Kenangan tersebut belum juga menenggelamkan, tapi matanya mulai memanas. Tidak, Caca datang ke sini untuk menguatkan Dio. Bukan terlihat cengeng seperti ini. Sesegera mungkin ia menghapus bulir hangat yang menggenangi pelupuk mata. Caca menarik pelan sebelah tangan Dio ke pangkuan dan laki-laki itu tersentak. Kemudian Caca mengeluarkan Rosario yang tersimpan di tas, memakaikan benda tersebut pada tangan Dio.

"This pain will never ends, but life must go on. Kak Dio makan ya," katanya lirih.

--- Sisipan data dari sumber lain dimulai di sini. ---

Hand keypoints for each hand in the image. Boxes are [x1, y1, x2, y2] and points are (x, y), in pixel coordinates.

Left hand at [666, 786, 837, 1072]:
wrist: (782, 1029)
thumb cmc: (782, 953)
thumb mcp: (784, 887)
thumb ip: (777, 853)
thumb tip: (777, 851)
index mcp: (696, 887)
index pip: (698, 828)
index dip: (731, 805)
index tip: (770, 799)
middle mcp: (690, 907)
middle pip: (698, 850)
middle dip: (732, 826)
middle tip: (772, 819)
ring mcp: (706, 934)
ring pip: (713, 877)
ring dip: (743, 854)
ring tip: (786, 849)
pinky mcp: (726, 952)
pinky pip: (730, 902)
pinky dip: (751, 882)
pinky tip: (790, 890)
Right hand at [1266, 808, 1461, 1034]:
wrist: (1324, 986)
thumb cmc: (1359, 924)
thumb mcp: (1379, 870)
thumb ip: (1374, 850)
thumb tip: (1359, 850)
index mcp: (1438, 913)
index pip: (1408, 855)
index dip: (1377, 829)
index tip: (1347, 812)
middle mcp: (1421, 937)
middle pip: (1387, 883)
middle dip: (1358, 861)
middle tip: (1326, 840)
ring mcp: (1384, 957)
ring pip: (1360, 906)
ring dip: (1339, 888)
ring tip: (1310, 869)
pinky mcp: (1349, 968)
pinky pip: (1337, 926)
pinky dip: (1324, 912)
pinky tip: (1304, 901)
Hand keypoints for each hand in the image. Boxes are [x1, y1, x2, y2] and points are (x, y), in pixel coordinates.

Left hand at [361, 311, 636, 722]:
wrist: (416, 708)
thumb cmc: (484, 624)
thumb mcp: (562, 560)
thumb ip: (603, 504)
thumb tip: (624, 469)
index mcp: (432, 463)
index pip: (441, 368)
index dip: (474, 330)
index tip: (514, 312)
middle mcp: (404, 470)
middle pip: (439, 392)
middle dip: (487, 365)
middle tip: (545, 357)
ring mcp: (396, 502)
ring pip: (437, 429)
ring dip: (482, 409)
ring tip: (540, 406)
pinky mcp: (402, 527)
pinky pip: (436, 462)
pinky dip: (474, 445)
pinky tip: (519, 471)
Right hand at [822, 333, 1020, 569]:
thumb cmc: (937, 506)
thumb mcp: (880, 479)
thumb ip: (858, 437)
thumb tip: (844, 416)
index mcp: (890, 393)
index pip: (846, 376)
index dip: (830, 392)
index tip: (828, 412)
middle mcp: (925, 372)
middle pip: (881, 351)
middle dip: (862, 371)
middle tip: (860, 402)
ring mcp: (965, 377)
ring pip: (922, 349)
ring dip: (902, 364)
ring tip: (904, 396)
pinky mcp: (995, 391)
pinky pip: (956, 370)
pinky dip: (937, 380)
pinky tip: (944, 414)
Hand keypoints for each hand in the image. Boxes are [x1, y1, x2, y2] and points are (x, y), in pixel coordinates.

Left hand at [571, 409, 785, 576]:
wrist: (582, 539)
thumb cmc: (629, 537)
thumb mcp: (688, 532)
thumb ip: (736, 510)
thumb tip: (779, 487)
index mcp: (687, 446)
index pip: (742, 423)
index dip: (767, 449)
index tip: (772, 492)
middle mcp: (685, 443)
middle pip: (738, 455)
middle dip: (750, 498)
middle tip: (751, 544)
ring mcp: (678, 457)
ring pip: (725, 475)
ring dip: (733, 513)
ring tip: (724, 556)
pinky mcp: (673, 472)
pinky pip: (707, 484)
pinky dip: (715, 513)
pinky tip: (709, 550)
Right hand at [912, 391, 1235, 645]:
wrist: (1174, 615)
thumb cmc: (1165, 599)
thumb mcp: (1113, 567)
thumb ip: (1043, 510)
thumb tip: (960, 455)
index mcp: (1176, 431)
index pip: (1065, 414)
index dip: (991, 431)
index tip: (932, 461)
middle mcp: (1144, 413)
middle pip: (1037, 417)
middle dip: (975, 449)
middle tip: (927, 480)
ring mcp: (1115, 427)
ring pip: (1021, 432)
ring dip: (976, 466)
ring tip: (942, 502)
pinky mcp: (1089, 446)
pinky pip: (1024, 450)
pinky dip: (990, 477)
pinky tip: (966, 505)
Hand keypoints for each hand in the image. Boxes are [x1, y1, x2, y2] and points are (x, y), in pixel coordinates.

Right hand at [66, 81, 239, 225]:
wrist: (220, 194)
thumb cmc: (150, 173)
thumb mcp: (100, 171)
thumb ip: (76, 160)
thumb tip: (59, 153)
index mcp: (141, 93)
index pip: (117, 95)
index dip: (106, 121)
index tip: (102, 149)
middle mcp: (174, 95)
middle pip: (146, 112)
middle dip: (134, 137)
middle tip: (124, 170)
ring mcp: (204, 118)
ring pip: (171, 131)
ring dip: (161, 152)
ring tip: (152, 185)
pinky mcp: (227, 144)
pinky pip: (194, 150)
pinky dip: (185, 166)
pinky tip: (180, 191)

"There's no pain, Ca. Cuma ... aneh. Rasanya aneh dan enggak tahu namanya apa." Dio tidak melanjutkan kalimatnya. Ia hanya menjatuhkan tatapan pada Rosario yang Caca pakaikan di pergelangan tangan.

"I know what your mean, Kak."

Lantas Dio menyelami lautan hitam pekat milik Oxafia Djenara Nindyar. Teduhnya tatapan gadis itu menyatukan segala keretakan tidak jelas di dalam sana, mengembalikannya menjadi kepingan utuh.